Unrealistic demands and deadlines, work overloads, poor communication, out-of-date equipment and/or staff shortages lead to pressure that often turns into stress. However, it’s not usually connected with holidays – or is it?
In reality, holidays and your everyday work are interconnected and depending whether your holiday break is good, or bad, will impact on how well you are able to manage pressure at your work, i.e. to be able to prevent normally stimulating pressure from turning into harmful stress that can cause mental and physical damage. In this age of short deadlines and long hours, you need to compensate by taking frequent breaks as an essential re-charging tactic, and when you do so, it’s really important to switch-off completely and not be tempted to check your email every minute! I certainly think that emailing has become an addiction instead of a communication tool. However, the fact remains that your mind needs that break as well as your body.
Then, of course, there is the matter of your annual leave. Do you, or your boss, view your absence from the office as a potential obstacle to team performance? Do you worry at the thought of those departmental meetings going ahead without your (vital) input? (Perhaps you think that an office rival may be planning to progress his, or her, personal agenda in order to gain a personal advantage during your absence). Then there is also often the very real problem of scheduling a clear fortnight away from the office, which can sometimes look impossible for many managers and/or executives.
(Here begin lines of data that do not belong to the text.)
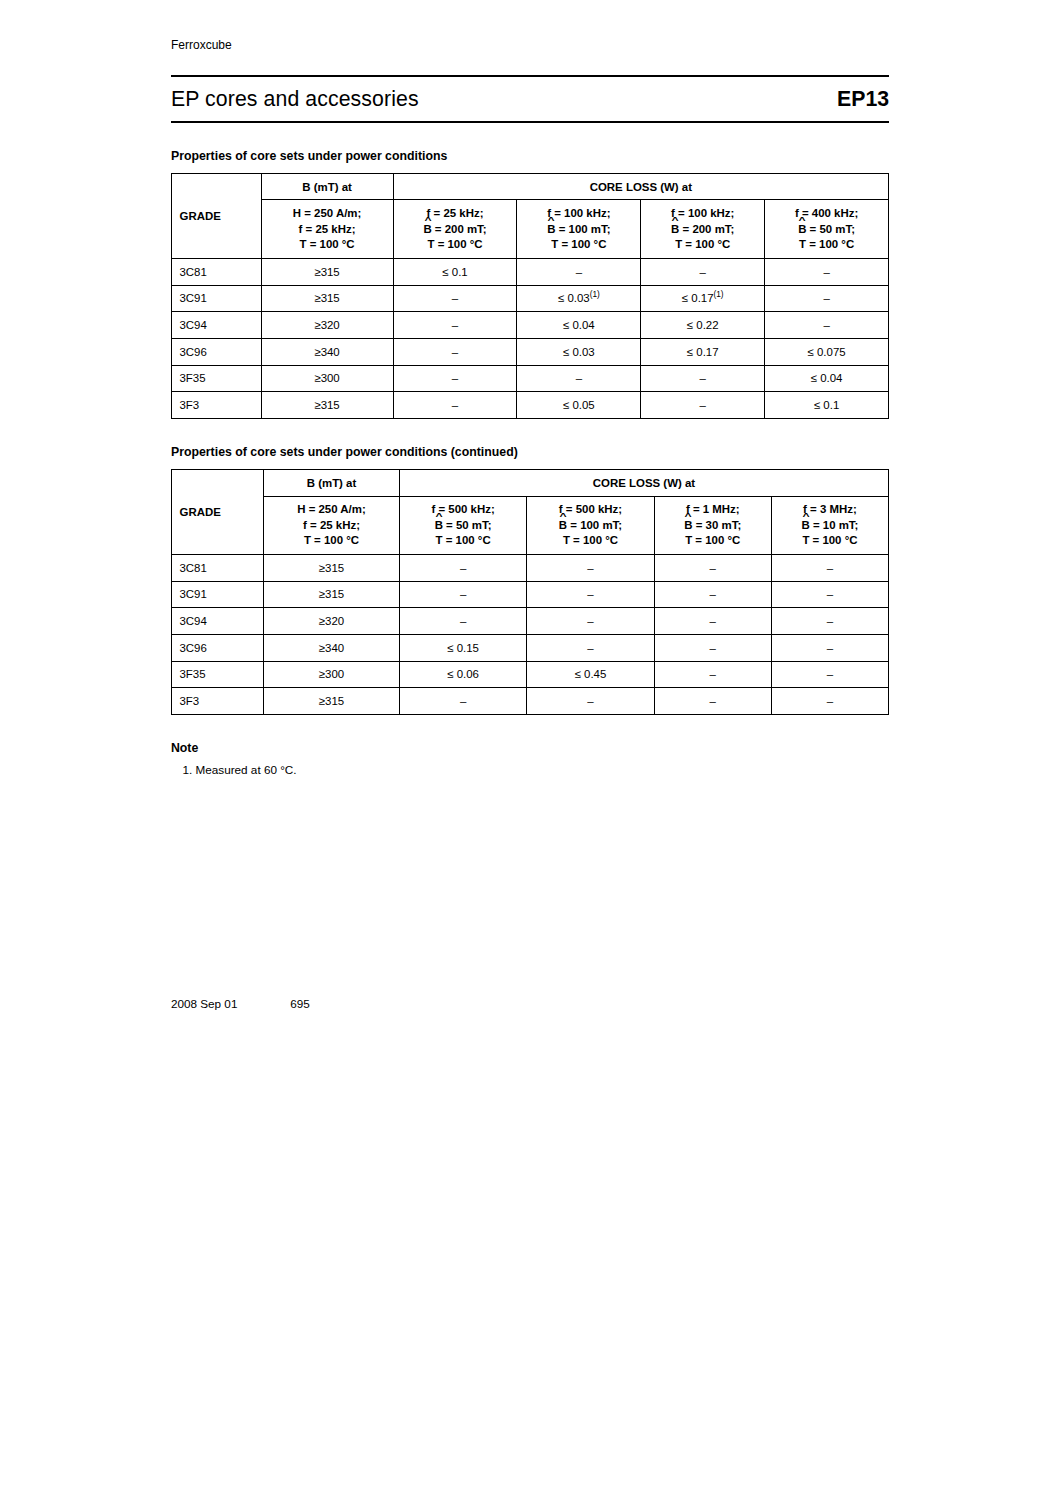Ferroxcube
| EP cores and accessories | EP13 |
Properties of core sets under power conditions
| GRADE | B (mT) at | CORE LOSS (W) at |
| --- | --- | --- |
| H = 250 A/m; f = 25 kHz; T = 100 °C | f = 25 kHz; B = 200 mT; T = 100 °C | f = 100 kHz; B = 100 mT; T = 100 °C | f = 100 kHz; B = 200 mT; T = 100 °C | f = 400 kHz; B = 50 mT; T = 100 °C |
| 3C81 | ≥315 | ≤ 0.1 | – | – | – |
| 3C91 | ≥315 | – | ≤ 0.03 (1) | ≤ 0.17 (1) | – |
| 3C94 | ≥320 | – | ≤ 0.04 | ≤ 0.22 | – |
| 3C96 | ≥340 | – | ≤ 0.03 | ≤ 0.17 | ≤ 0.075 |
| 3F35 | ≥300 | – | – | – | ≤ 0.04 |
| 3F3 | ≥315 | – | ≤ 0.05 | – | ≤ 0.1 |
Properties of core sets under power conditions (continued)
| GRADE | B (mT) at | CORE LOSS (W) at |
| --- | --- | --- |
| H = 250 A/m; f = 25 kHz; T = 100 °C | f = 500 kHz; B = 50 mT; T = 100 °C | f = 500 kHz; B = 100 mT; T = 100 °C | f = 1 MHz; B = 30 mT; T = 100 °C | f = 3 MHz; B = 10 mT; T = 100 °C |
| 3C81 | ≥315 | – | – | – | – |
| 3C91 | ≥315 | – | – | – | – |
| 3C94 | ≥320 | – | – | – | – |
| 3C96 | ≥340 | ≤ 0.15 | – | – | – |
| 3F35 | ≥300 | ≤ 0.06 | ≤ 0.45 | – | – |
| 3F3 | ≥315 | – | – | – | – |
Note
Measured at 60 °C.
2008 Sep 01 695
There are also some employers who may be inclined to make a subtle suggestion that you are somehow deserting your post, and ought to put in extra hours to compensate – a piece of blackmail that can cause needless stress, and should be rejected outright if such a scenario is ever encountered.
However, when you eventually do manage to get away – you are promptly reminded that holidays can often set-up more stress, not less! Arriving at your hotel after various flight delays, your body may have to deal with a different diet and a changed pace of life, perhaps also in another time-zone with consequent jet-lag – and it’s usually about three full days before your system fully adapts to the changes. In addition, you might instinctively find yourself watching the news on TV every hour or so, or trying to find a newspaper, in your own language that will update you to what is happening both internationally and back at home. All this is the opposite of stress management – rather it’s stress mismanagement. Not something that I would particularly recommend!
Being in the same house for days on end with several family members can also be very irritating–especially when you feel you have no personal space. The solution may well be to find a place where you can be alone, even if you have to drive to get there.
Getting ready for work
A few days before your scheduled break, you may start worrying about deadlines and missed targets etc. You even get to the point of worrying about the perceived situation upon your return when you haven’t even gone yet!
Then at the end of your holiday, there is the opposite effect, when you have initial difficulty in concentrating on business matters when your mind is still on vacation and you are unable to immediately focus properly on complex challenges.
A good rule-of-thumb for tackling holiday stress is to treat the annual holiday for what it should really be, that is a completely different experience from the rest of the year. If your normal life consists of continuous urgent deadlines and targets, then ’chill-out’ completely whilst you are away. Don’t plan tight schedules and time-sensitive excursions that will put you and your partner, or family, under pressure.
A good tip is simply not to expect everything on your holiday to be 100% perfect, so that when the aircraft is late or the seat adjustment doesn’t work, or your luggage goes missing – you are still able to smile and be philosophical because you are so relaxed! So, is that a reasonably accurate picture of you – or not? I wonder…
Key points about holiday stress
- You can be subject to stress both in out of the office
- When on annual leave – check your email once only a week, max!